→ Stored items
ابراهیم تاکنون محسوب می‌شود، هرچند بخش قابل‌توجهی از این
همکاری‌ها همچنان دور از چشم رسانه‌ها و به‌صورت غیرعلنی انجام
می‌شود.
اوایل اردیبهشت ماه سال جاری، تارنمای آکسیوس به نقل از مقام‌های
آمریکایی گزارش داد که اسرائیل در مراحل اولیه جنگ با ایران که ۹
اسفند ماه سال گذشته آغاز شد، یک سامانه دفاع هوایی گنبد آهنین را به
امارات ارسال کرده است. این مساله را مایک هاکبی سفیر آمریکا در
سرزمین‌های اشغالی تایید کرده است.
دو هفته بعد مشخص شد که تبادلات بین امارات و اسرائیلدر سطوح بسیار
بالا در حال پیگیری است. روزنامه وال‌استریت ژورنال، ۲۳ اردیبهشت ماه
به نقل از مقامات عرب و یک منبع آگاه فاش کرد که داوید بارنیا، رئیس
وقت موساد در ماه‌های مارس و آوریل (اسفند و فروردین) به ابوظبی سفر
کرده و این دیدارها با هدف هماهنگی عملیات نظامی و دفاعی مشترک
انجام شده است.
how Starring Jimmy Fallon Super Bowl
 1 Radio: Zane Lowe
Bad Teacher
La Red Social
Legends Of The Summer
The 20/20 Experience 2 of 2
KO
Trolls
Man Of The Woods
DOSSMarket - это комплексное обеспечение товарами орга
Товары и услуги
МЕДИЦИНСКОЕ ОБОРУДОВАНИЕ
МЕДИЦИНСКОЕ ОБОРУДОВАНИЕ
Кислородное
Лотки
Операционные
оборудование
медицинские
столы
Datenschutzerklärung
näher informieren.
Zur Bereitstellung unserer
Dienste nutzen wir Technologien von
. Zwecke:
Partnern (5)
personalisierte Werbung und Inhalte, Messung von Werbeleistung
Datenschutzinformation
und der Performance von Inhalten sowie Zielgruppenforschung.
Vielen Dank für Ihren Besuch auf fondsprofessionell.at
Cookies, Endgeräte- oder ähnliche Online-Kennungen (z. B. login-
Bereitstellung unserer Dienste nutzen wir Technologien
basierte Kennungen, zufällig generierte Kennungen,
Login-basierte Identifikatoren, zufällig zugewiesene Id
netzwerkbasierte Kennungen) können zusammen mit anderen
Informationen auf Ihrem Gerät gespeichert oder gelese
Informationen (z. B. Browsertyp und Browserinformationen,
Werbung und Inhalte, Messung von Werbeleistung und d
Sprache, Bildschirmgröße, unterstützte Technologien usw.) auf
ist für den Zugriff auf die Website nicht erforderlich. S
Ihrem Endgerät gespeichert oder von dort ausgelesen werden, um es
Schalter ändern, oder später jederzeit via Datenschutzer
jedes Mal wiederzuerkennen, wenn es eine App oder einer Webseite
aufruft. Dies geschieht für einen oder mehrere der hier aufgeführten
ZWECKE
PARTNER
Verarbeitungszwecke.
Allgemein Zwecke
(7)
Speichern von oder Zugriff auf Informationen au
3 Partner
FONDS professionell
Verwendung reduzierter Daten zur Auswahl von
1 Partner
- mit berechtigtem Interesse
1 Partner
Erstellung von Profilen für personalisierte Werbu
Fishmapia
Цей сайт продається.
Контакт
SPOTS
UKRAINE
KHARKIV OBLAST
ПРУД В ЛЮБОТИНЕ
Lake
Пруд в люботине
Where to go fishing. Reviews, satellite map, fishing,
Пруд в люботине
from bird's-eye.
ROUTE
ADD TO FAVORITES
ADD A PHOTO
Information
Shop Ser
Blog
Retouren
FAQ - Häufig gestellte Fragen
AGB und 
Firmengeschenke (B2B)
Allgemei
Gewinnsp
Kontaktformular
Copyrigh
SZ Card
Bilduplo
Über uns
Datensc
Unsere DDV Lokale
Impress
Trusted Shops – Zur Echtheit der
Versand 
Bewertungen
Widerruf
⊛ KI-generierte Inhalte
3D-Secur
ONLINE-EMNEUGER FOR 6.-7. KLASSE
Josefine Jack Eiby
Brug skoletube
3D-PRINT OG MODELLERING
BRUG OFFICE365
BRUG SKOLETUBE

→ TRY IT
A line qualifies when it holds the word "انجام"; report all qualifying lines from the records above.

→ SOLUTION TO THIS PROBLEM
همکاری‌ها همچنان دور از چشم رسانه‌ها و به‌صورت غیرعلنی انجام
انجام شده است.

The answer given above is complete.